I thought the Lost Lands were to the south? And i believe it is mentioned that the south of the Thurian continent has "reptile-reeking jungle", where the pre-human civilization is. So I figured the Lost Lands were where the jungles were. That said, i find your ideas extremely interesting.
Hey Gozer! The location of the Lost Lands isn't given in the texts, nor are they equated with jungles.
Jungles are mentioned as being in "the south" and I certainly believe that there were such FAR to the south on the Thurian continent in Kull's time. Stories like "QotBC" make it a certainty, IMO, and other yarns seem to imply it. Not trying to derail this thread, but I think it just as likely that Kull encountered jungles on the Nameless Continent.
I put the Lost Lands where I did because it was about the only place to do so, IMO. World's End is east of the Seven Empires. The "pre-human South" is directly south of such. Unless "Lost Lands" is a synonym for one of those two (and there doesn't seem to be evidence for that), then those lands must be somewhere else, but close enough where the Thurians would refer to them in casual speech (ie, not on the other side of the world). That left the expanses south-west of the Empires. The fact that HPL seems to have centered his "Lomarean Age" kingdoms in the general area of the Middle East was a factor I considered after I made the previous deductions. Of course, my reasoning can be argued with, but I stand by it.

I love megafauna as much as the next dude, but REH definitely kept such to the fringes in the Thurian AND Hyborian Ages. Please point out anything I missed. Personally, I'd like to think that Thurian Age "horses" were actually chalicotheres (like in May's "Pliocene" books), but there's no evidence of that. AFAIK, not one sabre-tooth appears onstage in the Kull yarns.

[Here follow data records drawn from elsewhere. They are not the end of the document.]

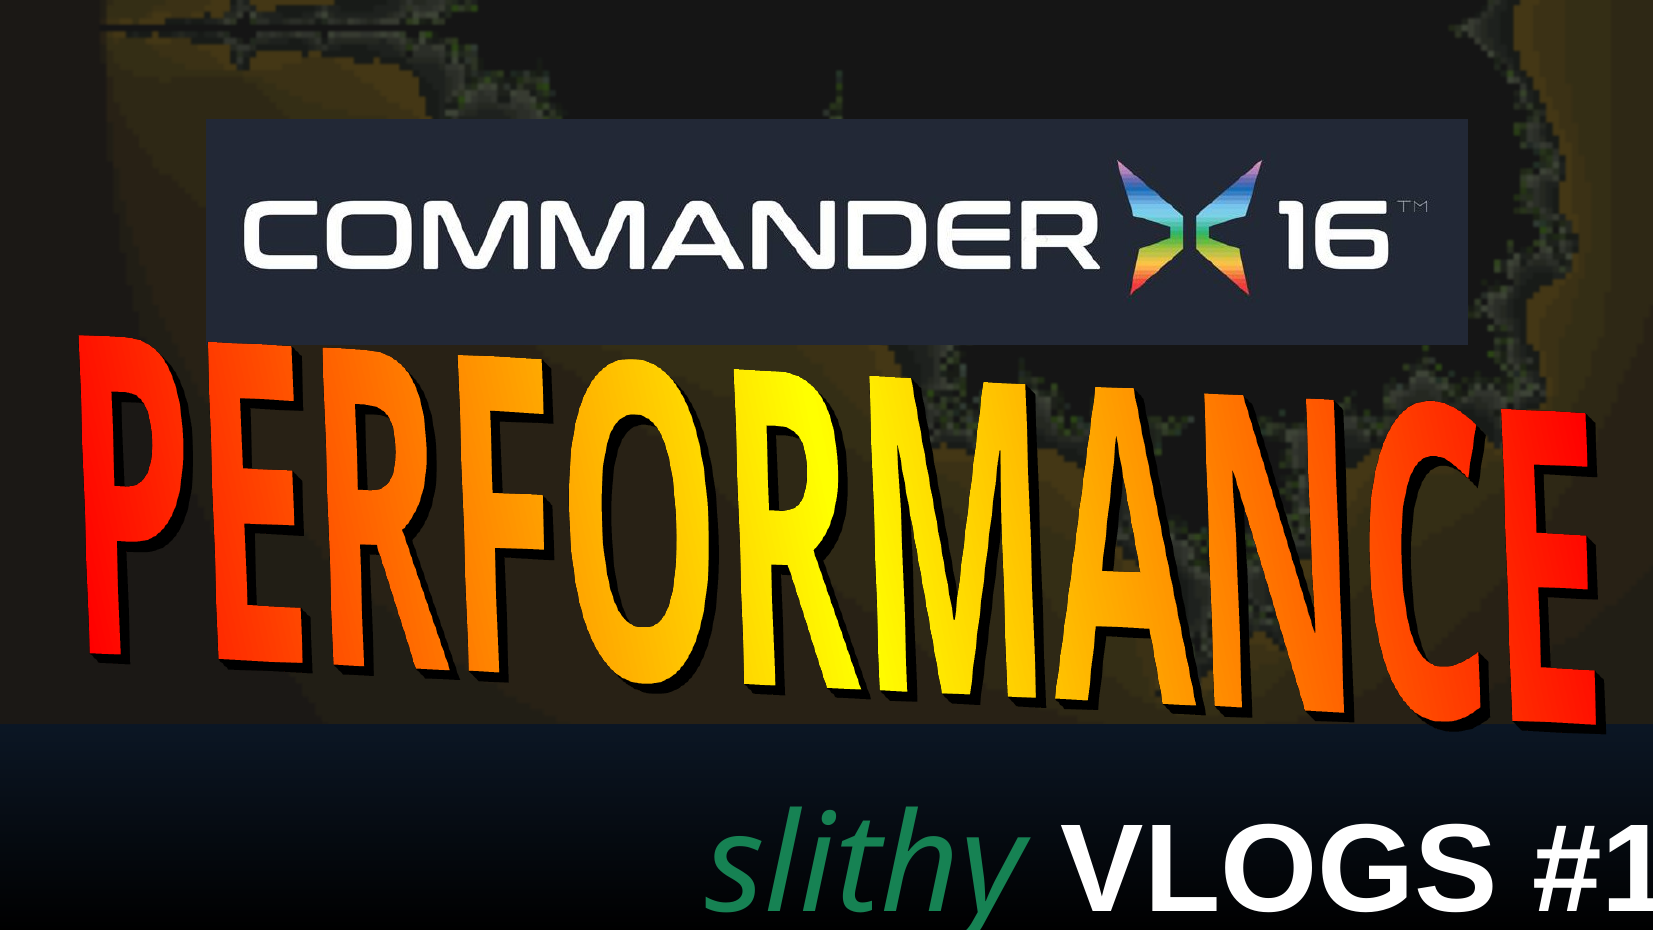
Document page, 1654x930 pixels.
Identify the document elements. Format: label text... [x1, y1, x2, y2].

picture [0, 0, 1653, 724]
title slithy VLOGS #18 [705, 780, 1653, 930]
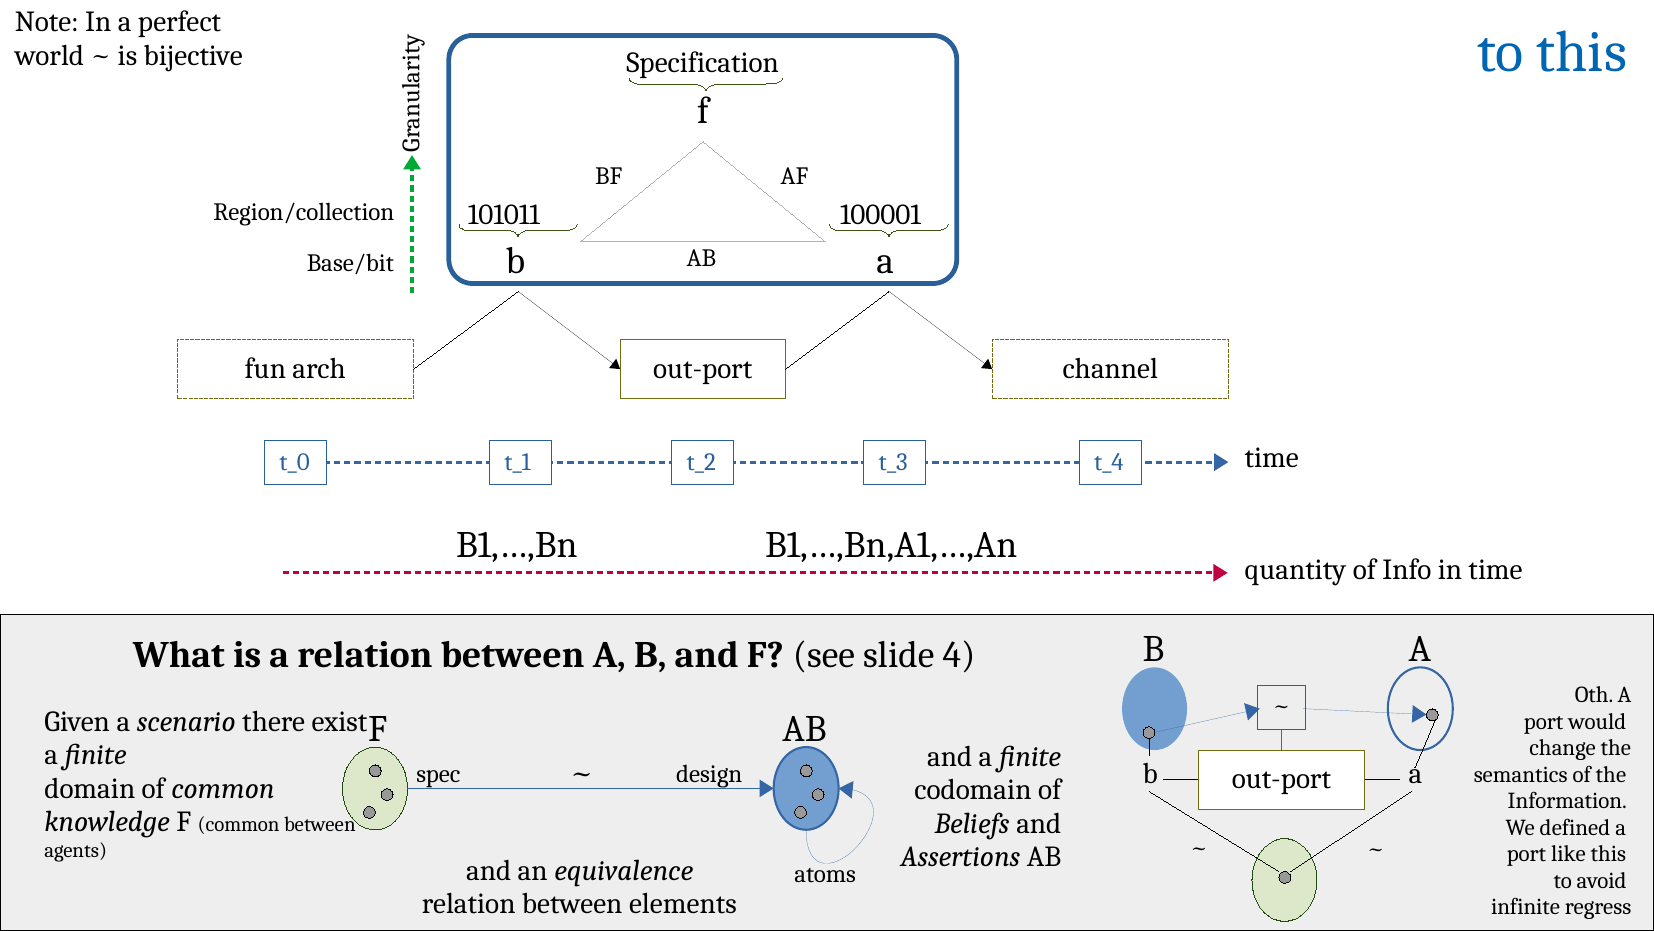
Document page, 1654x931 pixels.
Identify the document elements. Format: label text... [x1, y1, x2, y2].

text_box AB [767, 699, 851, 759]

I'd like to squeeze in all the megafauna possible during the Thurian Age (I think the Nameless Continent/proto-Central/South America is ripe for such, as is Atlantis itself), but REH mentions mammoths ONCE in a fragment and nothing else of note in any other tales.
My two tals. 
I sort of deduced the existence of Thurian era sabertooths. In the Hyborian Age, there is at least one living sabertoothed cat still alive in Conan's day. The Pictish Wilderness was supposed to be the last bit of untouched wilderness in the West, a remnant of the sort of conditions that existed before the Hyborians came south. So we can safely assume that there were more sabertooths in the past, after the Great Cataclysm. In "Beyond the Black River", when the sabertooth first appears, it is mentioned that no Hyborian hunter has seen one in centuries. This implies that Hyborian hunters DID see this beasts, just not in the present day.
So there were sabertooths after the Great Cataclysm, which means they must've existed BEFORE the Great Cataclysm. I think that after Thurian civilization disappeared, the sabertooth population made a comeback. They would've existed in the deep wildernesses in Kull's time, but rapidly expanded to fill in the gap when the human population took a nosedive. I'm not saying that they were a completely mundane animal in Kull's time; they would definitely be something that existed beyond the edges of Thurian civilization. Keep in mind that the great Thurian civilizations made up only a small piece of the world, and apart from them, only the Non-Thurians of the East and the pre-humans of the South are mentioned, which implies to me that there was a LOT of wilderness.
I have no doubt that there were sabertooths
somewhere on the Thurian continent in Kull's day. I simply stated that REH never mentions them (Atlantean "tigers" might be an exception). I totally agree with what biologists would call your "outbreak" theory. Such was seen here in North America after the massive die-off of the native human population once European diseases were introduced. Populations of wildlife like the bison and the carrier pigeons exploded.
You see the same thing in REH's "The Garden of Fear" and "The Valley of the Worm". In "TGoF" (which by Howard's own testimony is immediately post-Hyborian Age), you see mammoth herds wandering what is probably Zamora or Koth within (maybe) a century of the Hyrkanian retreat. The same thing seems to have happened after the Great Cataclysm.
There WAS a lot of wilderness in the Thurian Age. REH said so in "THA".